## TASK REQUIREMENTS
In your reply, repeat every entry exactly and skip over each picture.

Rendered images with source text

■ ■ ■ ■ ■ ■ ■

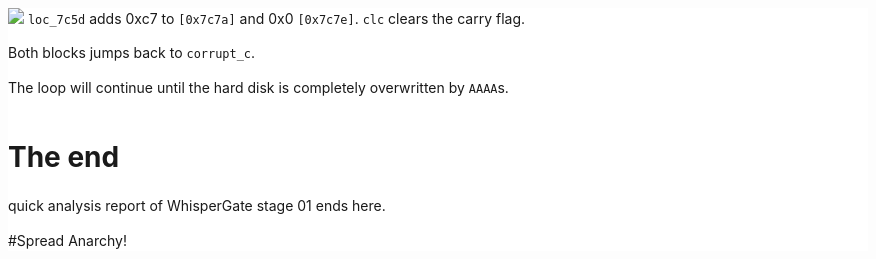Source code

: ![](/img/whispergate/success.png)
`loc_7c5d` adds 0xc7 to `[0x7c7a]` and 0x0 `[0x7c7e]`. `clc` clears the carry flag.

Both blocks jumps back to `corrupt_c`.

The loop will continue until the hard disk is completely overwritten by `AAAA`s.

# The end

quick analysis report of WhisperGate stage 01 ends here.

#Spread Anarchy!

■ ■ ■ ■ ■ ■ ■

## ANSWER TO THE EXERCISE
Source code

: ![](/img/whispergate/success.png)
`loc_7c5d` adds 0xc7 to `[0x7c7a]` and 0x0 `[0x7c7e]`. `clc` clears the carry flag.

Both blocks jumps back to `corrupt_c`.

The loop will continue until the hard disk is completely overwritten by `AAAA`s.

# The end

quick analysis report of WhisperGate stage 01 ends here.

#Spread Anarchy!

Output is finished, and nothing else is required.